__PASSAGE__:
It's a Dying World is a Christian rock album by Steve Camp and was released by Myrrh Records in 1984. This was Camp's final album for Myrrh Records, but was not released until after Camp released Fire and Ice with Sparrow in late 1983.

Track listing 

All songs written by Steve Camp, except where noted.

"Holding on to You" (Camp, Rob Frazier) - 3:43
"Don't Wanna Be Friends" - 3:18
"It's a Dying World" - 3:49
"You Comfort Me" (Dana Key, Eddie DeGarmo, Mylon LeFevre) - 3:20
"You Know What's Right" (Carol Frazier, R. Frazier, Camp) – 3:19
"Light Your Candle" - 3:19
"I Don't Live by Chance" - 3:25
"Tongue is a Fire" - 5:04
"Can You Sleep Tonight" - 3:53
"Man Does Not Live" - 3:27

 A version of "Light Your Candle" was also released on Camp's 1983 album, Fire and Ice. This album was recorded before Fire and Ice, but released after. The version used here is the original, as Camp added the line "Let it burn bright in the face of the devil" in the chorus for Fire and Ice.

__PROMPT__: Please retype the passage above about the album between "It's a Dying World is" and "in late 1983.", inclusive.

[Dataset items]

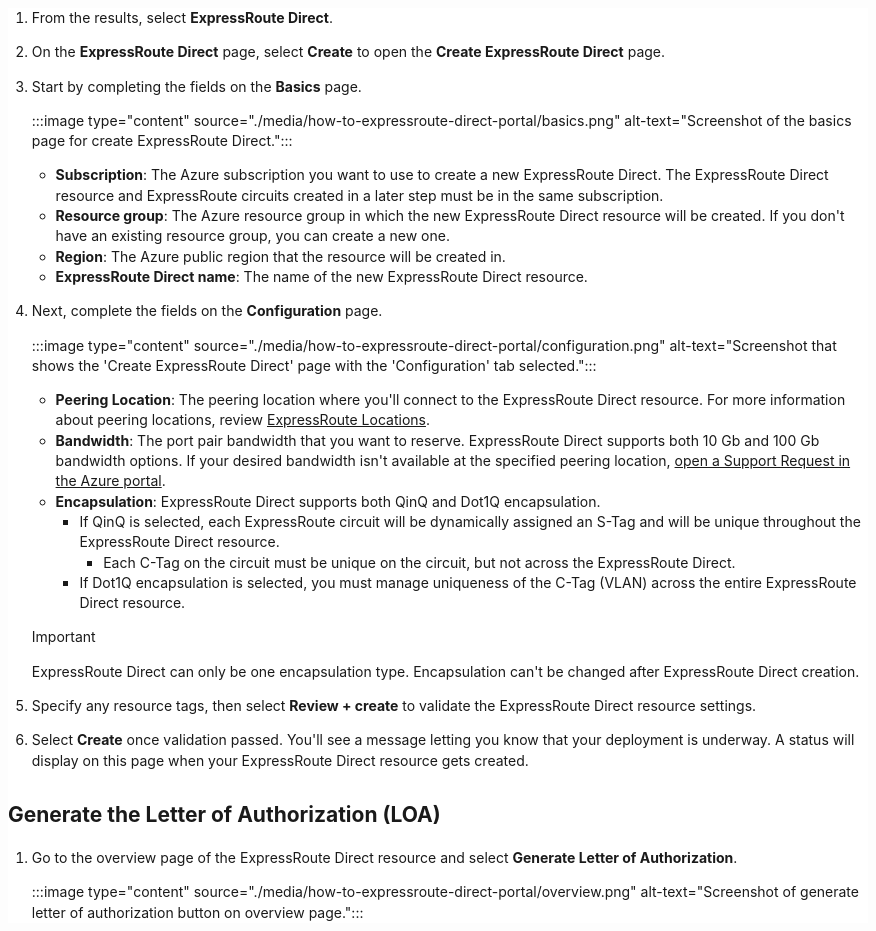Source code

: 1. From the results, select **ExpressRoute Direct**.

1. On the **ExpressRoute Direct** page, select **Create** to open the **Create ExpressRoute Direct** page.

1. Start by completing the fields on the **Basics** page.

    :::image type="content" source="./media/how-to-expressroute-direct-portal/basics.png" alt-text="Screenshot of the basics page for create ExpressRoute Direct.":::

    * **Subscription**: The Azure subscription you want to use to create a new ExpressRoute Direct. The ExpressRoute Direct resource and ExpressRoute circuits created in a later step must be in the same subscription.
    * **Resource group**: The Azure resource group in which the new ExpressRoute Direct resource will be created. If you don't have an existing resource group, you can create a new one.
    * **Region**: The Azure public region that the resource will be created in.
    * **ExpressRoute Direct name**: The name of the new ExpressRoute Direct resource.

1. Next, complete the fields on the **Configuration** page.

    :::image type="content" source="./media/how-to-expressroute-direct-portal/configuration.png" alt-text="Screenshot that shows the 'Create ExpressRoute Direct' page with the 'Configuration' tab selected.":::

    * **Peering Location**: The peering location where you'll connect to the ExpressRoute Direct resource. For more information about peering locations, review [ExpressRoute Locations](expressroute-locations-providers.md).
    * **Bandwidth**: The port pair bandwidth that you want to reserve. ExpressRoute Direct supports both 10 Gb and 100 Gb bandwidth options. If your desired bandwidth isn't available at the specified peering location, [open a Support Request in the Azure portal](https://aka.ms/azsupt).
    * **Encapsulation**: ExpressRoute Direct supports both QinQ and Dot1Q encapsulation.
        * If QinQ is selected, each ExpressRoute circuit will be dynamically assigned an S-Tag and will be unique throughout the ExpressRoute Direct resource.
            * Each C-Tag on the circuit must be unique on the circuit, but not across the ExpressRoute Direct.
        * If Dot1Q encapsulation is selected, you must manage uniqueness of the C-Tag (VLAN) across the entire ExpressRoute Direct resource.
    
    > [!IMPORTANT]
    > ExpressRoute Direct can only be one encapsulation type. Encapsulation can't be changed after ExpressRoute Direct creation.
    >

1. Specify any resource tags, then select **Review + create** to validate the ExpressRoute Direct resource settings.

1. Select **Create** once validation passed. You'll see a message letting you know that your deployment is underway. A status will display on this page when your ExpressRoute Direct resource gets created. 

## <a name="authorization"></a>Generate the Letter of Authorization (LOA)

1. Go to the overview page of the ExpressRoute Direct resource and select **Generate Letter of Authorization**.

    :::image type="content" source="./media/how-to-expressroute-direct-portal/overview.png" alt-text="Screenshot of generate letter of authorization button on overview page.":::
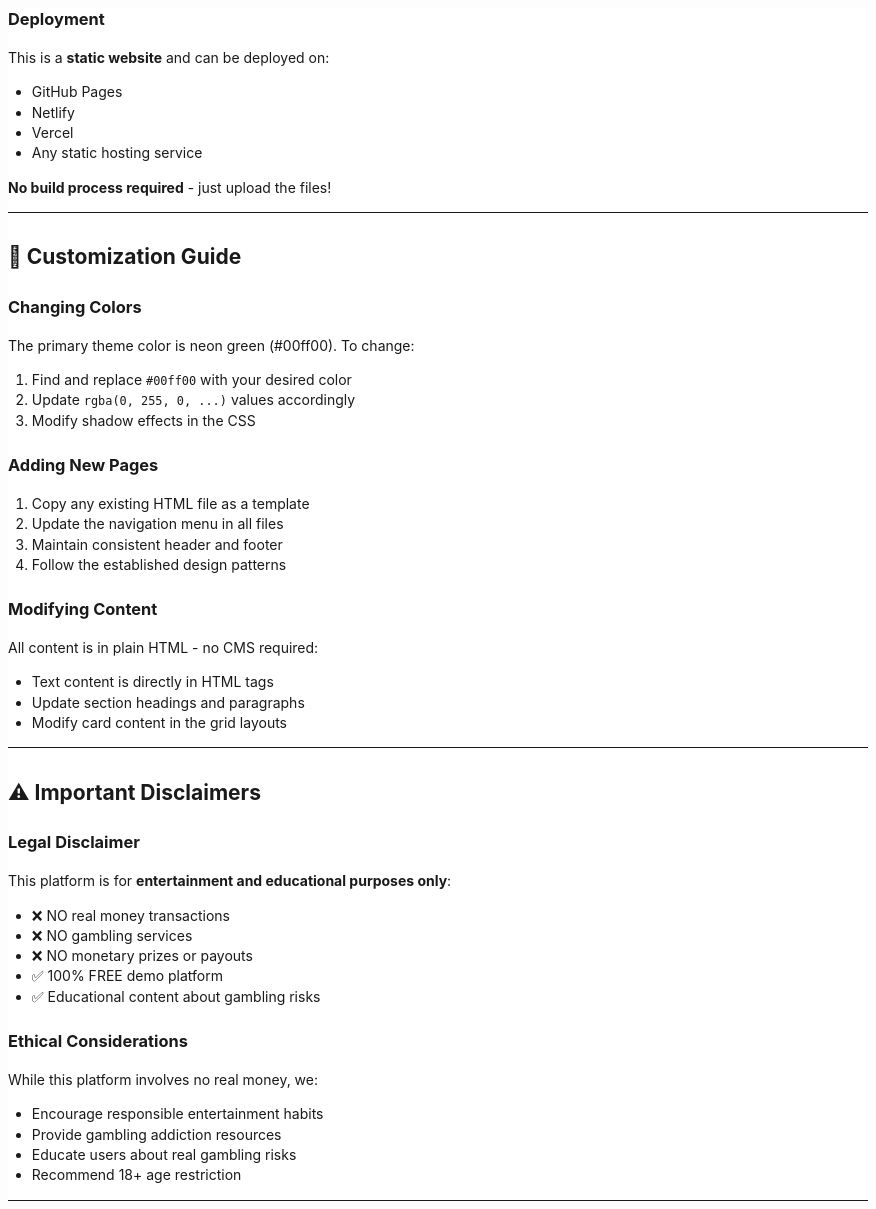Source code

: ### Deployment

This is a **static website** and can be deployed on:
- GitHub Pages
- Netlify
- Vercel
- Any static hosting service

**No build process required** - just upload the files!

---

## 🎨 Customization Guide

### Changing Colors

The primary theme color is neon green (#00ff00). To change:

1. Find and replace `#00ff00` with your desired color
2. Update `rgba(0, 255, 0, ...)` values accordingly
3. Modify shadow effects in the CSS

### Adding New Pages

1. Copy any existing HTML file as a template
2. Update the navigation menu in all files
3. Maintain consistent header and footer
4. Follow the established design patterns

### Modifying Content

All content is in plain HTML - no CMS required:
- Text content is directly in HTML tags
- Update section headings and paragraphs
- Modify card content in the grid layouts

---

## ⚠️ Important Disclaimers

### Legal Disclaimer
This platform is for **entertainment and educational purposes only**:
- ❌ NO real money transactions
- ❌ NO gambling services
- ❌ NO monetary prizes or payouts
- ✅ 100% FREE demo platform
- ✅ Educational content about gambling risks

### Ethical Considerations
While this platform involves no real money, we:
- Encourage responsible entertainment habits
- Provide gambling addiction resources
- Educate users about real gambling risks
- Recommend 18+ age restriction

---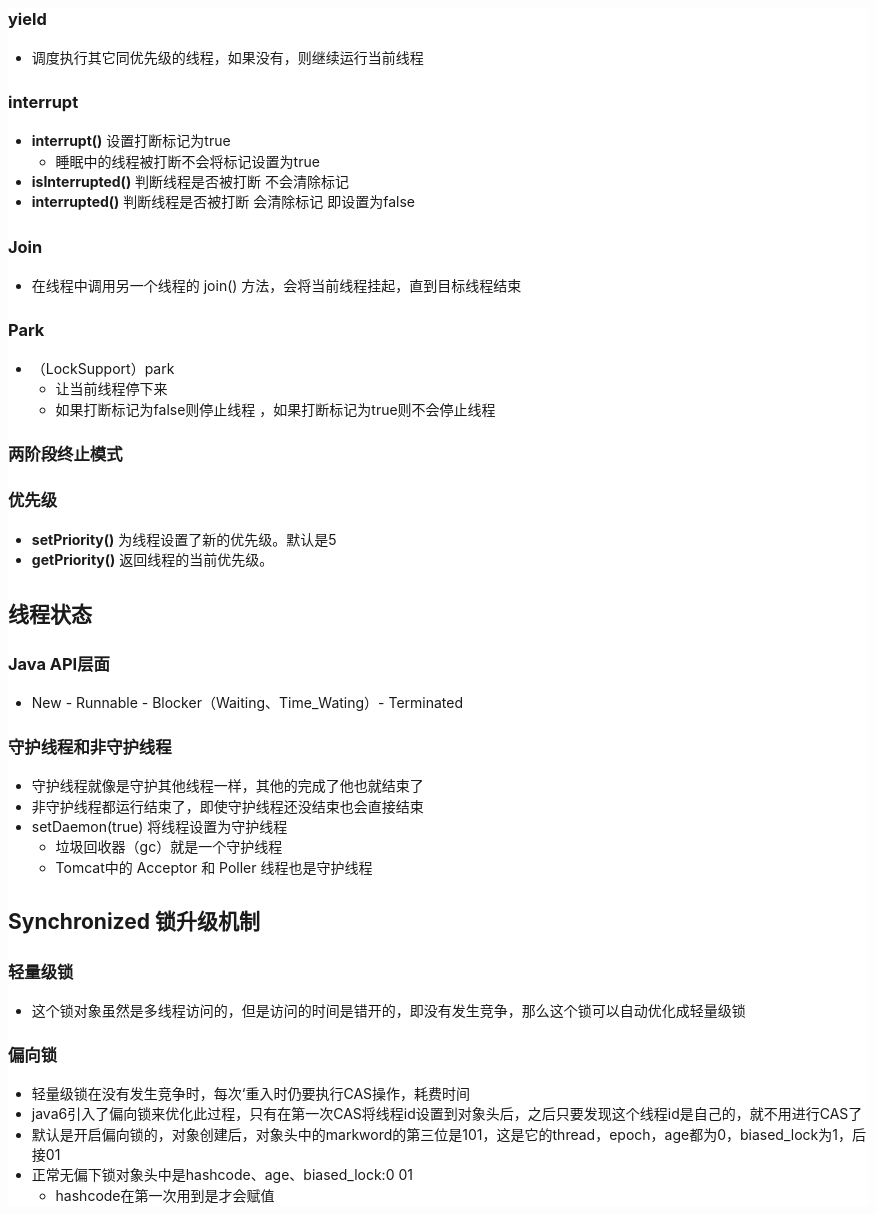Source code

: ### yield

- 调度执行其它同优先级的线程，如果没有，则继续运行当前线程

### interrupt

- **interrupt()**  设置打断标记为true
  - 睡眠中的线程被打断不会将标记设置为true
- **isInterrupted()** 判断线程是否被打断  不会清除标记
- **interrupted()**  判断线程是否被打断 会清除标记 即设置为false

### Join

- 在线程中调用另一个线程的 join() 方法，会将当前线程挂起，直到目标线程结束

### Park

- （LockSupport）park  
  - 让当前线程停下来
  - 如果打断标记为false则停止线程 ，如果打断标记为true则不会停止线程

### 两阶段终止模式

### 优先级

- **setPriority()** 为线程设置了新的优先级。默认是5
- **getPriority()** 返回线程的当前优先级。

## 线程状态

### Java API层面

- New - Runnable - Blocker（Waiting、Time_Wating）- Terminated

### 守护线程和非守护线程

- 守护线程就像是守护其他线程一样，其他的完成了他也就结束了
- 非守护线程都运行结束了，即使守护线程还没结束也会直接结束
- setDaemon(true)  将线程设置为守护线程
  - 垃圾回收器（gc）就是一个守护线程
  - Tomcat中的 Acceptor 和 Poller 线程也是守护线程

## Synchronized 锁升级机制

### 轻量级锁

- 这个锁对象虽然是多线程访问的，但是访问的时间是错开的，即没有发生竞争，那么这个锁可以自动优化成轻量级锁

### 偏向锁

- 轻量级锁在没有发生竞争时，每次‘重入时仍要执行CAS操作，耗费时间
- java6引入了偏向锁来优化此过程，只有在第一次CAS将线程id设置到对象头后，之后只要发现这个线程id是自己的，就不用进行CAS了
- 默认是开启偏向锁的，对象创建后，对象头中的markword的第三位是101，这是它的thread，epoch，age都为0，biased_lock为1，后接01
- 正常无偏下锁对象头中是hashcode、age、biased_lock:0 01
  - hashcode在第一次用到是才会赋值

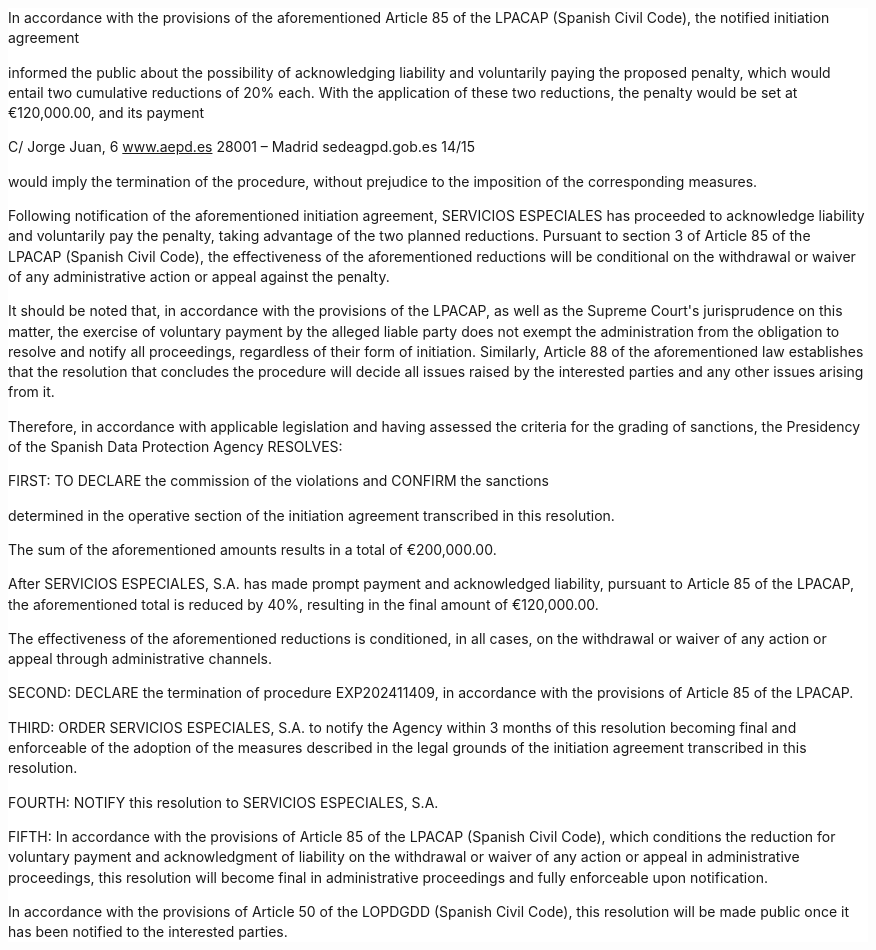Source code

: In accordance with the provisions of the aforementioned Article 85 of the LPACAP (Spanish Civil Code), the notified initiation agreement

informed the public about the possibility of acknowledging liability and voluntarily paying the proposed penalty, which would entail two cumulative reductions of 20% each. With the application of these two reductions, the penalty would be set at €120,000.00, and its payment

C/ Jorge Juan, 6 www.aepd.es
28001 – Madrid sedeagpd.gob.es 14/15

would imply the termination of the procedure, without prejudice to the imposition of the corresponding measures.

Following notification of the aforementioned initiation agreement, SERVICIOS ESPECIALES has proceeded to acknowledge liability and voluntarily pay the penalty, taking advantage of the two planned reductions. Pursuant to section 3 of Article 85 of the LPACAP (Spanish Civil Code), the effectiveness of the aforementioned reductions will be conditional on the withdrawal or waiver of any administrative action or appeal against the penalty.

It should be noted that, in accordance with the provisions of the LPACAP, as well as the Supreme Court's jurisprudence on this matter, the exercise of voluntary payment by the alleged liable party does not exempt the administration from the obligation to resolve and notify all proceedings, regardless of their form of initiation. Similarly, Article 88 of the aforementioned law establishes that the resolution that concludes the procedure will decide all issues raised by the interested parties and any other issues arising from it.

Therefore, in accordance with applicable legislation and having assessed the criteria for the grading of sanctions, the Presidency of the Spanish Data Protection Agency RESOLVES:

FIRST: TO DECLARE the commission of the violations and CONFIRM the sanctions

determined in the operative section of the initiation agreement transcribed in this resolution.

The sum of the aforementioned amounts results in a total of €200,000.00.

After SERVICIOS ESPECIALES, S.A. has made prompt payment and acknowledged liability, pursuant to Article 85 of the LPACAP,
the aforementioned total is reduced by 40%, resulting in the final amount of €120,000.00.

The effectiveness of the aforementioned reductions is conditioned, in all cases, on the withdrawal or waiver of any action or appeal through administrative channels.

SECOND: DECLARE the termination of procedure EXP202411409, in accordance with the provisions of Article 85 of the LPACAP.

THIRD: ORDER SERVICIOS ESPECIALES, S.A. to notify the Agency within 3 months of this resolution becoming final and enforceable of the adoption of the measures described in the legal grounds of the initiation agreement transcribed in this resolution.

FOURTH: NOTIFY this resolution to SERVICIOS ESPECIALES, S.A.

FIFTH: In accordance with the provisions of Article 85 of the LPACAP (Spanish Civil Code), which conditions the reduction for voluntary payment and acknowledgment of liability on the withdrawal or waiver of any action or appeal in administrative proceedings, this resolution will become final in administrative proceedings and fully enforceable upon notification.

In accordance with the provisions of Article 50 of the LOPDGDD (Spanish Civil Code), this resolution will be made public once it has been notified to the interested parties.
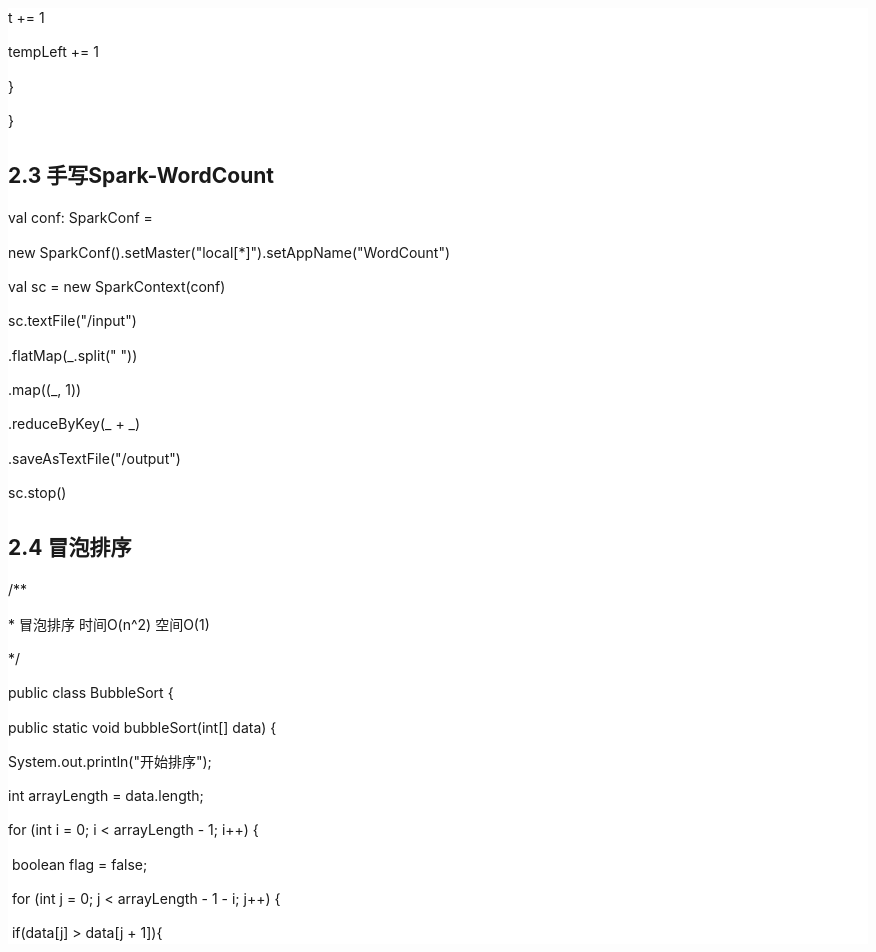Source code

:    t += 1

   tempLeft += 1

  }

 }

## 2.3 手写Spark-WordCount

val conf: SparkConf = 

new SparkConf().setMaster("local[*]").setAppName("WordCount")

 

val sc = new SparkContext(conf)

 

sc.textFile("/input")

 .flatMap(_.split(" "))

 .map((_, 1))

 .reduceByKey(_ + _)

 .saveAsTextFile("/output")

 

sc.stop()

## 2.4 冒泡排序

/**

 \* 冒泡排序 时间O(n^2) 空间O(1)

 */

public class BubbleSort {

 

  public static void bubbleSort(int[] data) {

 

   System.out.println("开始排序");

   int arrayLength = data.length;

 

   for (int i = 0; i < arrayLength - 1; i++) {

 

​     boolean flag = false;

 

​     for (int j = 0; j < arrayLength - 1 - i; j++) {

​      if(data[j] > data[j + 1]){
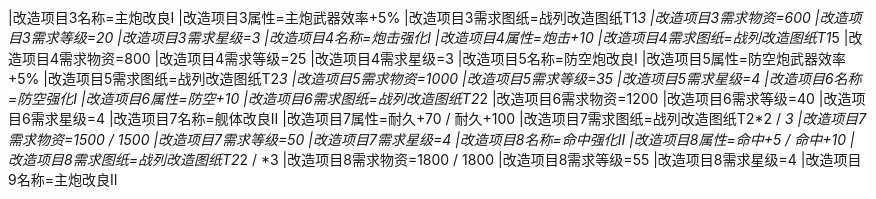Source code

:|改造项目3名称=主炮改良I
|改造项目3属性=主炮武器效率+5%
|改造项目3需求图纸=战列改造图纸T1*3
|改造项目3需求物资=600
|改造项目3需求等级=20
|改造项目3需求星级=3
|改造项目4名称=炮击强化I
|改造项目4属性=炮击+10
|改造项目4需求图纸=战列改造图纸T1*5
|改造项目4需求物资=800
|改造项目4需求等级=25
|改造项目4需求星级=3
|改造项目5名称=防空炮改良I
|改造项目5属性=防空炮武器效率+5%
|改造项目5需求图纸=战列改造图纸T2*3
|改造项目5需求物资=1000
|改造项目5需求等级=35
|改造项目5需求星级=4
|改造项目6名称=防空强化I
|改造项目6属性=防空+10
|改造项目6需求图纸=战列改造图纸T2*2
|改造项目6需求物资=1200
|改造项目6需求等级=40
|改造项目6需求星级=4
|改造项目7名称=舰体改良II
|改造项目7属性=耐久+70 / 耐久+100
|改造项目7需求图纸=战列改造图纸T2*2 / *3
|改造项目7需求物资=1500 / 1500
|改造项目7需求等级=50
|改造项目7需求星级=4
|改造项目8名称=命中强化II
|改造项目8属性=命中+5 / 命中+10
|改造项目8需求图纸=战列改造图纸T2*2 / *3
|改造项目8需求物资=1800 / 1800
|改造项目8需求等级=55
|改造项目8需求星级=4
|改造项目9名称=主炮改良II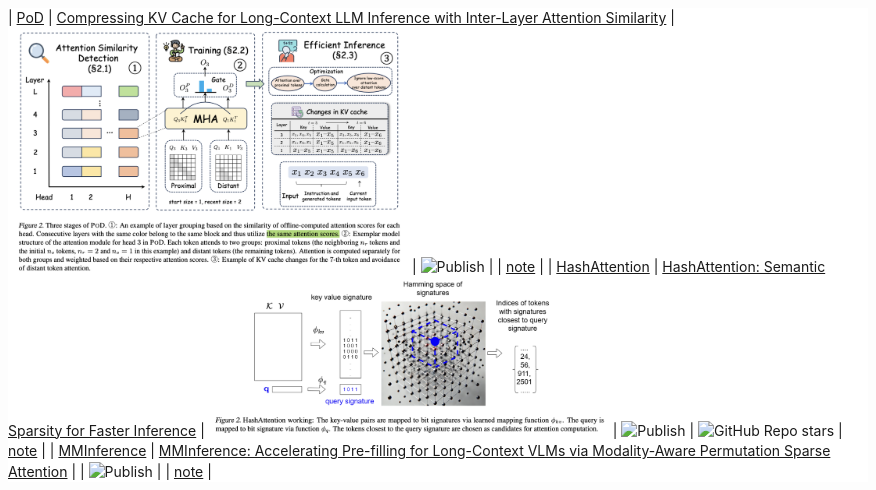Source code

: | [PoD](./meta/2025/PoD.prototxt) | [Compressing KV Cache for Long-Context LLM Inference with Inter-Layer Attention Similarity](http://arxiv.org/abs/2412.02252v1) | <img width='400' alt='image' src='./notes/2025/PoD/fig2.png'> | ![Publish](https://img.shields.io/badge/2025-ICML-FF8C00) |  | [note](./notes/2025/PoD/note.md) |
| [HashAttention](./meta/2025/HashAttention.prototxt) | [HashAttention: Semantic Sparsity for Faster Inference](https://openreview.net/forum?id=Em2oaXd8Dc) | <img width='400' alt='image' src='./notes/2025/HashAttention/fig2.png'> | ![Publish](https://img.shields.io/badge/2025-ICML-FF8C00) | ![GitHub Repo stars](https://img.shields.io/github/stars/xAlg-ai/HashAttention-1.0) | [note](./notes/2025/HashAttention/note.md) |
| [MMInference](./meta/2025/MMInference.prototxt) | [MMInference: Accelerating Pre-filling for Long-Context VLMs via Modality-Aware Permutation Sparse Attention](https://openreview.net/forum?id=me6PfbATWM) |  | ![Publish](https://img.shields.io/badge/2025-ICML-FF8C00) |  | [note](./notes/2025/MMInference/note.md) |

__ANSWER BOX__:
It's a Dying World is a Christian rock album by Steve Camp and was released by Myrrh Records in 1984. This was Camp's final album for Myrrh Records, but was not released until after Camp released Fire and Ice with Sparrow in late 1983.